Hello there!
I am currently trying to implement a word-2-word Autoencoder with the Flux.jl package.
It went mostly well, but I’m running into some problems now and I hope someone might be able to nudge me into the right direction. Specifically, I have trouble with the gradient calculation and implementing the logic of the decoder and the steps that happen between the decoder & encoder.
Alright here goes: I have an Encoder and a Decoder
encoderRNN = Chain(Flux.Embedding(43, 256), GRU(256, 256))
decoderRNN = Chain(Flux.Embedding(43, 256), x -> relu.(x), GRU(256, 256), Dense(256, 43))
My problem is that I want to train these together, but I can’t get it to work, probably because I’m not thoroughly understanding how to implement the gradient calculation in my training loop.
Here’s my outer training loop, where I tried to kinda stick to the custom training loop examples in the documentation (it’s not a MWE because of the input data; mostly just trying to show the structure of the code).
function trainIters(encoder, decoder, n_iters; learning_rate=0.01)
optimizer = Descent(learning_rate)
local loss
ps = Flux.params(encoder, decoder)
# training data is usually called from another function here
training_pairs = [(input1, target1), (input2, target2), ...,]
# each iteration corresponds to one pair of words in the training data
for iter in 1:n_iters
training_pair = training_pairs[iter]
input = training_pair[1]
target = training_pair[2]
gs = gradient(ps) do
loss = train(input, target, encoder, decoder)
return loss
end # do
Flux.Optimise.update!(optimizer, ps, gs)
end # for
end # trainIters
Now in all the examples I’ve seen, the loss is usually computed along the lines of loss(x,y) = SomeLossFunction(m(x), y) . But since there are additional steps I have to take, that are not represented in the two Chains (Encoder, Decoder), I pass more arguments to my train function, which looks like this (I promise this is the last piece of code):
function train(input, target, encoder, decoder; max_length = 25)::Float64
target_length = length(target)
outputs::Vector{Matrix{Float32}} = []
targets::Vector{Int64} = []
# encoder part; easy enough
for letter in input
encoder(letter)
end # for
# set input and hidden state of decoder
decoder_input::Int64 = SOS_token
decoder[3].state = encoder[2].state
use_teacher_forcing = rand() < teacher_forcing_ratio ? true : false
if use_teacher_forcing
# Teacher forcing: Feed the target as the next input
for i in 1:target_length
output = decoder(decoder_input)
Zygote.ignore() do
push!(outputs, output[:, :])
push!(targets, target[i])
decoder_input = target[i] # Teacher forcing
end # do
end # for
else
for i in 1:target_length
output = decoder(decoder_input)
topv, topi = findmax(output)
Zygote.ignore() do
push!(outputs, output[:, :])
push!(targets, target[i])
end # do
decoder_input = topi
if topi == EOS_token
Zygote.ignore() do
outputs = outputs[1:i]
targets = targets[1:i]
end # do
break
end # if
end # for
end # if/else
output_matrix::AbstractMatrix = hcat(outputs...)
onehot_targets = Flux.onehotbatch(targets, 1:(input_lang.n_words - 1))
loss::Float64 = Flux.logitcrossentropy(output_matrix, onehot_targets)
return loss
As you can see here I need to modify & update the input & hidden state of the decoder and swap between teacher forcing and no teacher forcing.
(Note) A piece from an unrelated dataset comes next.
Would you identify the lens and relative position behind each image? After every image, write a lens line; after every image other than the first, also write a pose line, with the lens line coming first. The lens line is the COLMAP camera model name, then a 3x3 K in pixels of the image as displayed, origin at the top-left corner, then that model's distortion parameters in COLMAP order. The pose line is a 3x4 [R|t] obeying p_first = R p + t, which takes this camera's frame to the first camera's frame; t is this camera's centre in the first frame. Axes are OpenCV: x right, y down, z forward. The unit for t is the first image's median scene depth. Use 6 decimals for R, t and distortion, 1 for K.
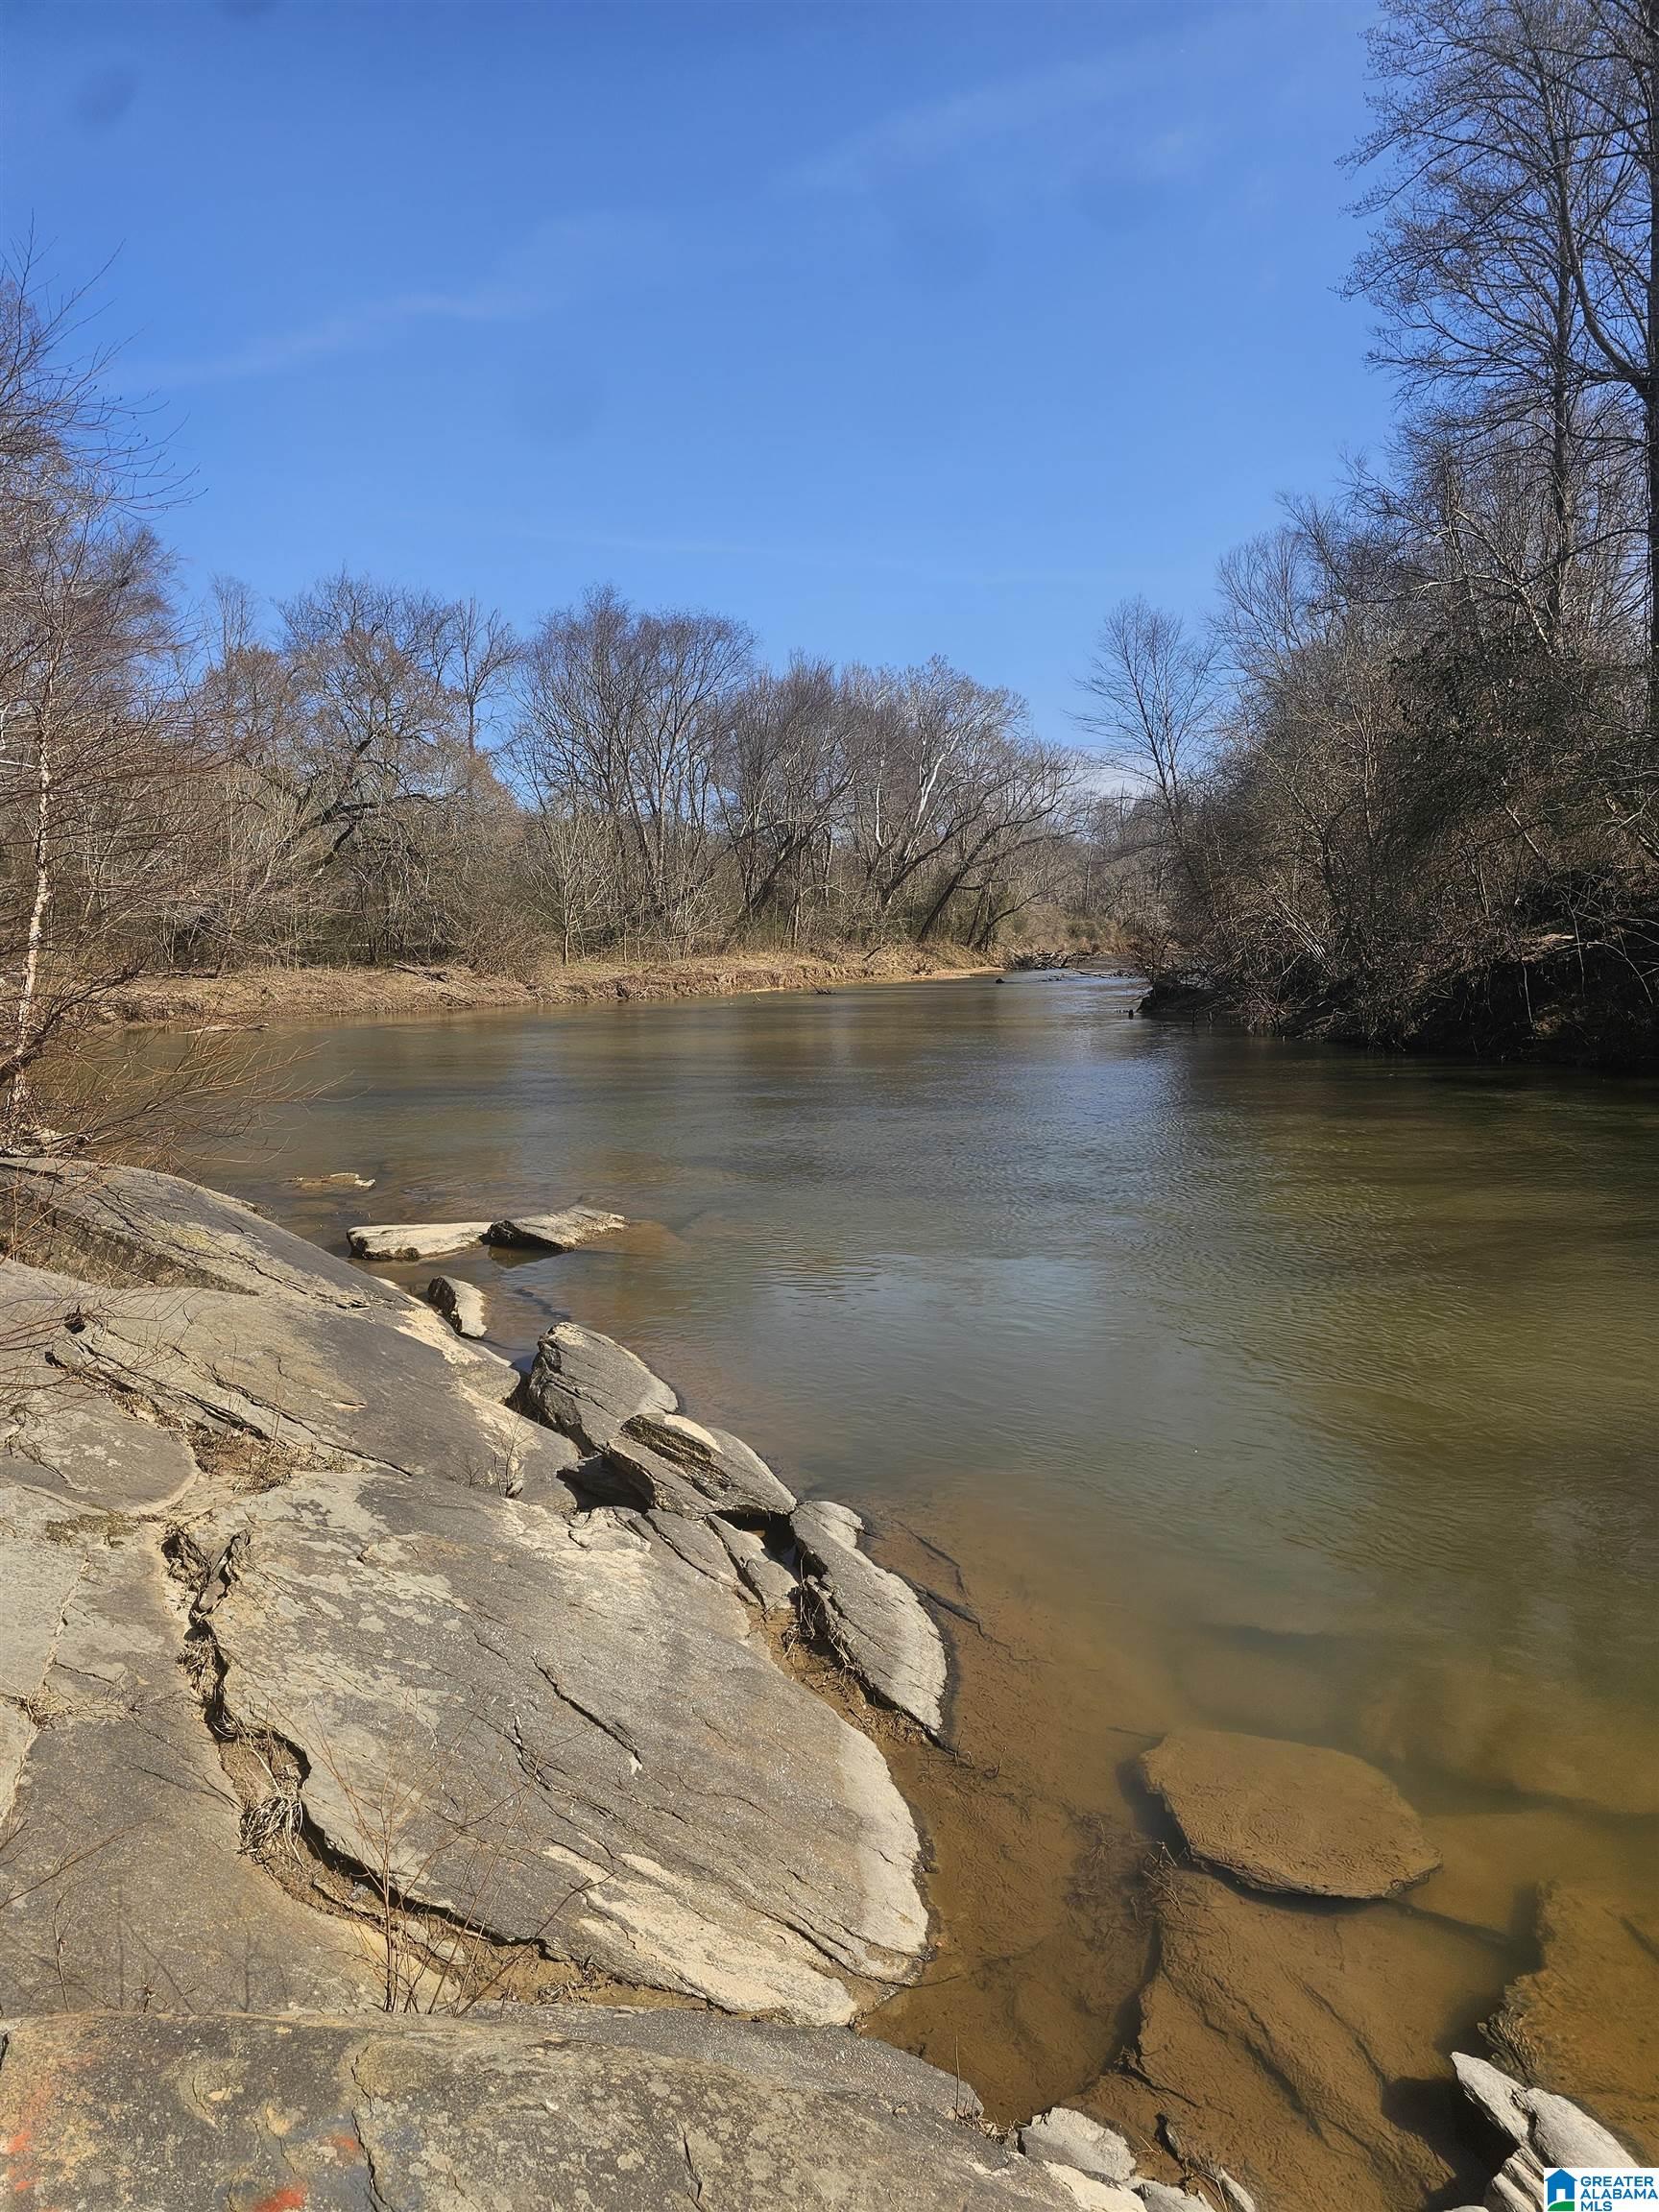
lens RADIAL K [[1437.1, 0, 832.0], [0, 1437.1, 1110.2], [0, 0, 1]] dist [0.043170, 0.000288]
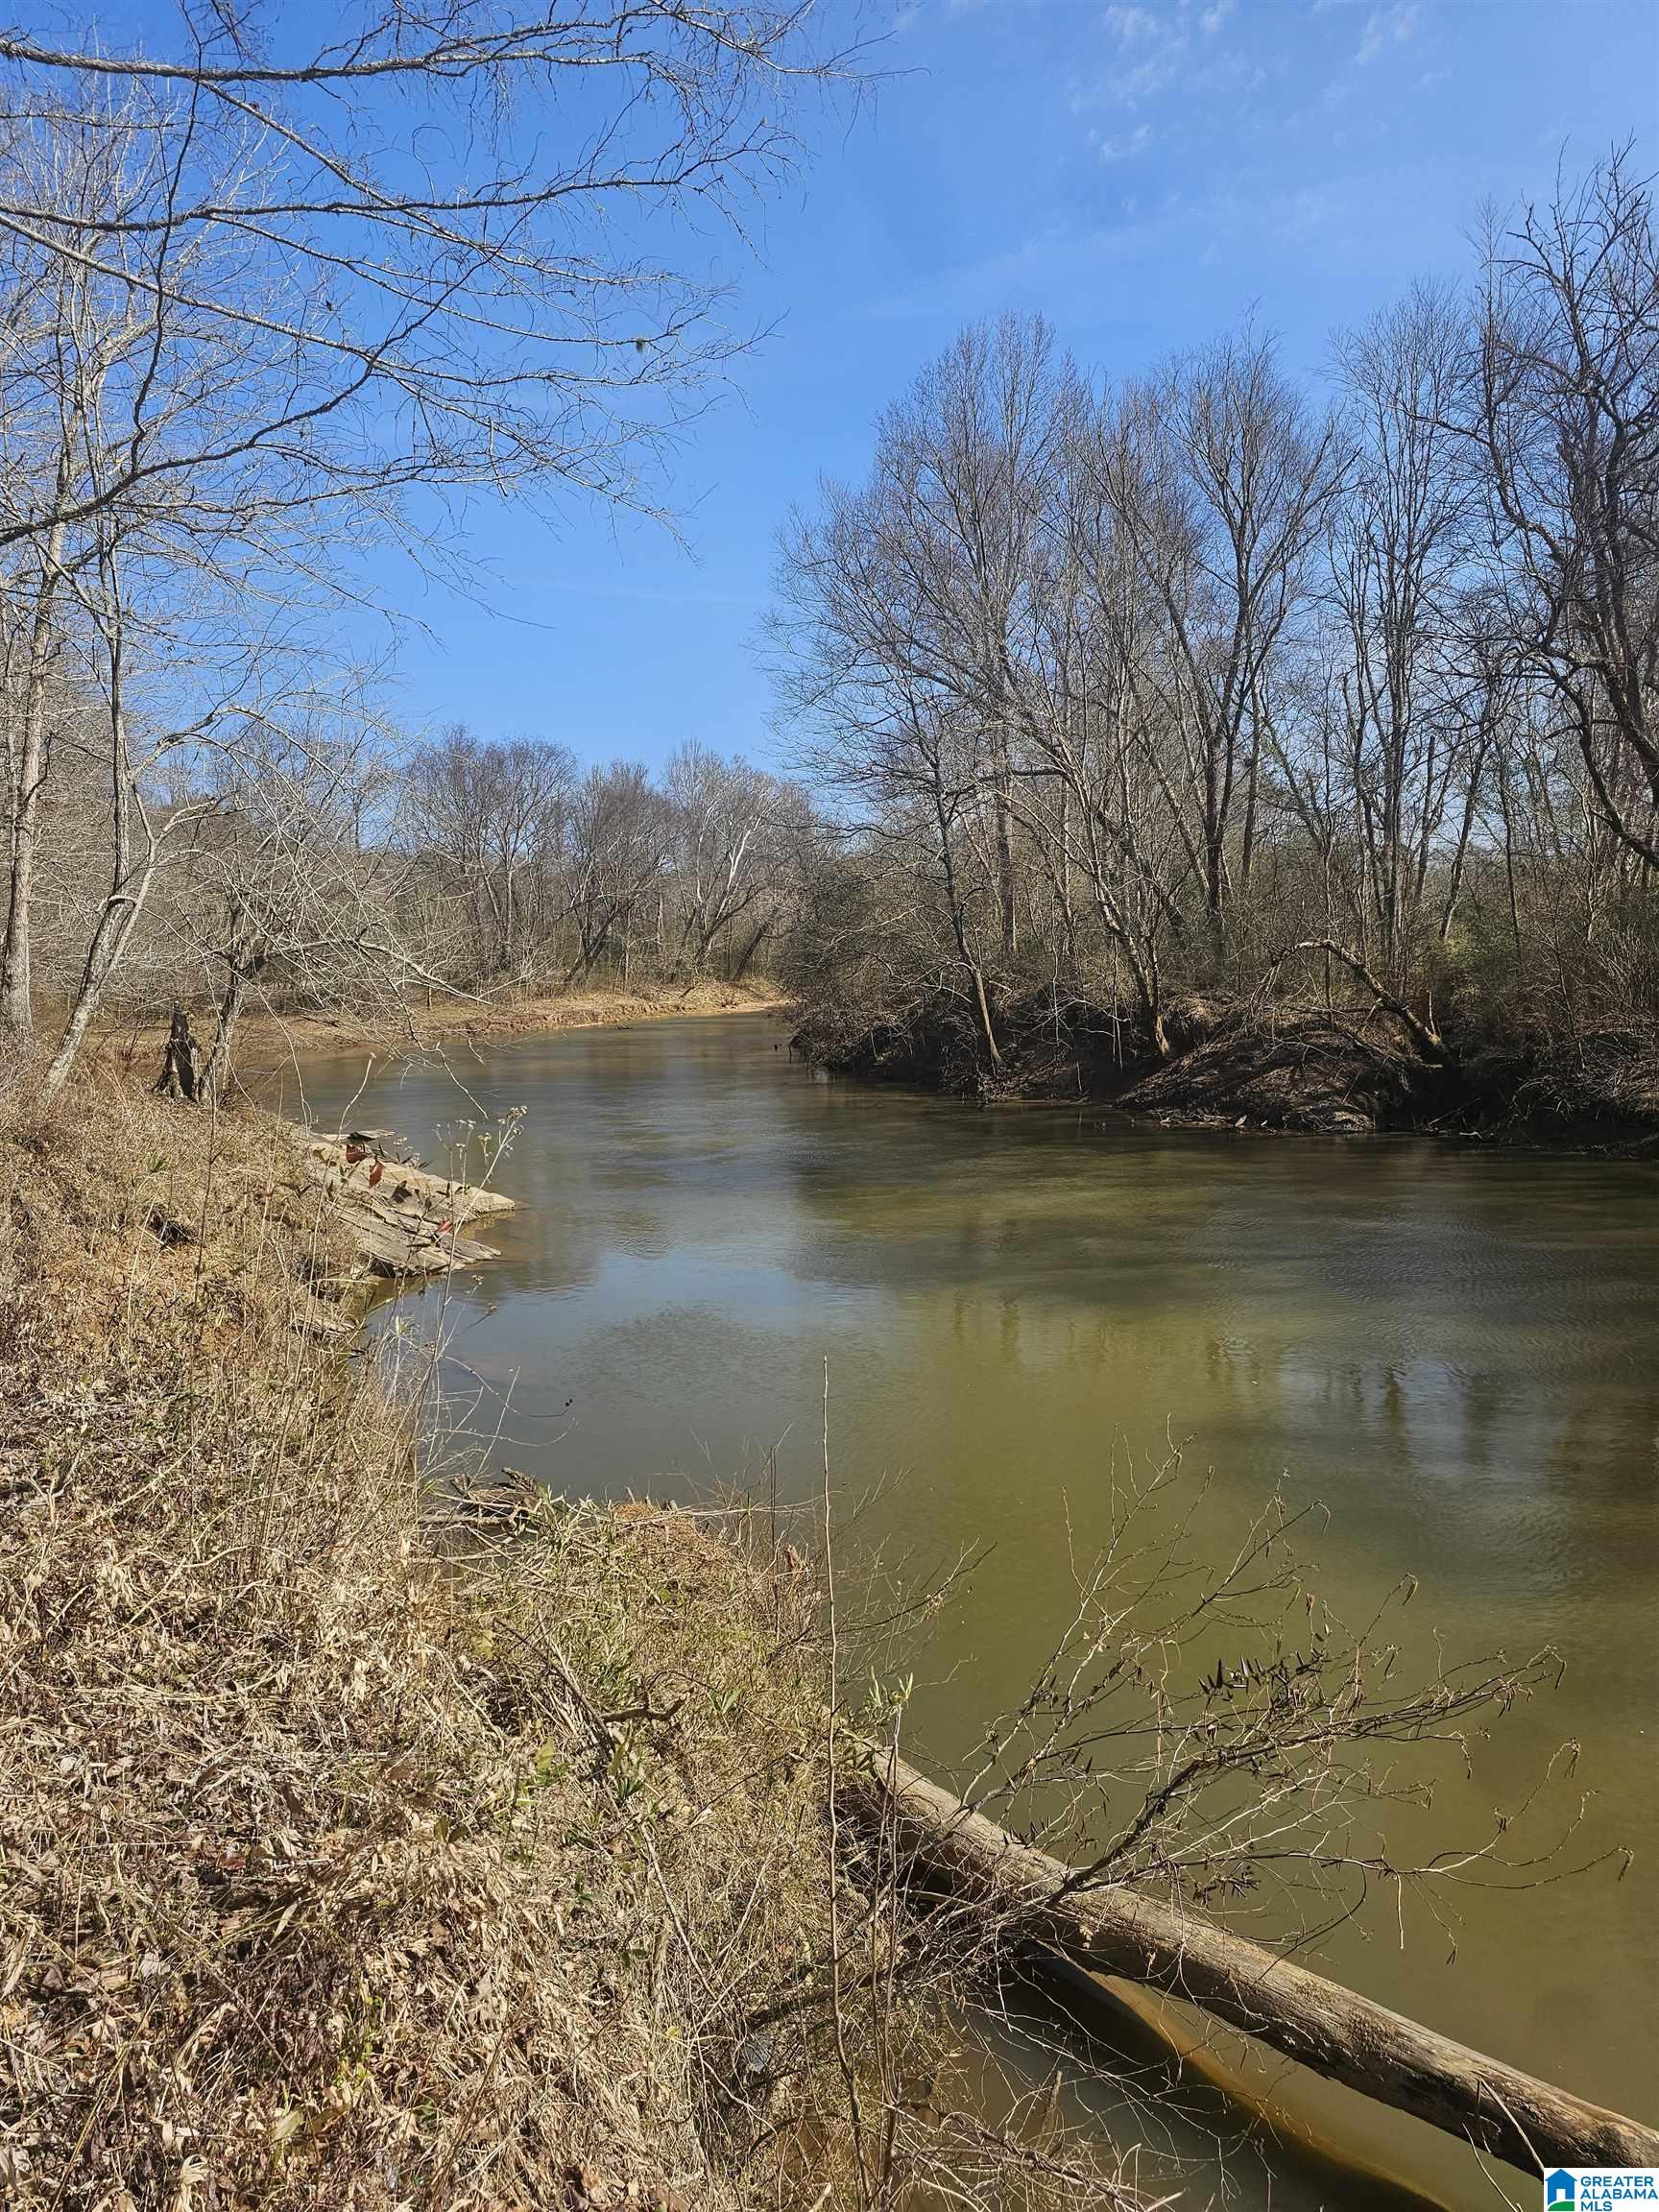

You can also see that I’ve frantically tried to get the gradient to work with Zygote.ignore() statements that are probably terribly wrong. My question would be: Can I - if yes how - introduce the logic of how the data is handled between the decoder and encoder directly into my model, or is there any way I can get the gradient to work with this current structure?
I know this is a long and maybe a bit convoluted post, so thank you for anyone taking the time to look at this!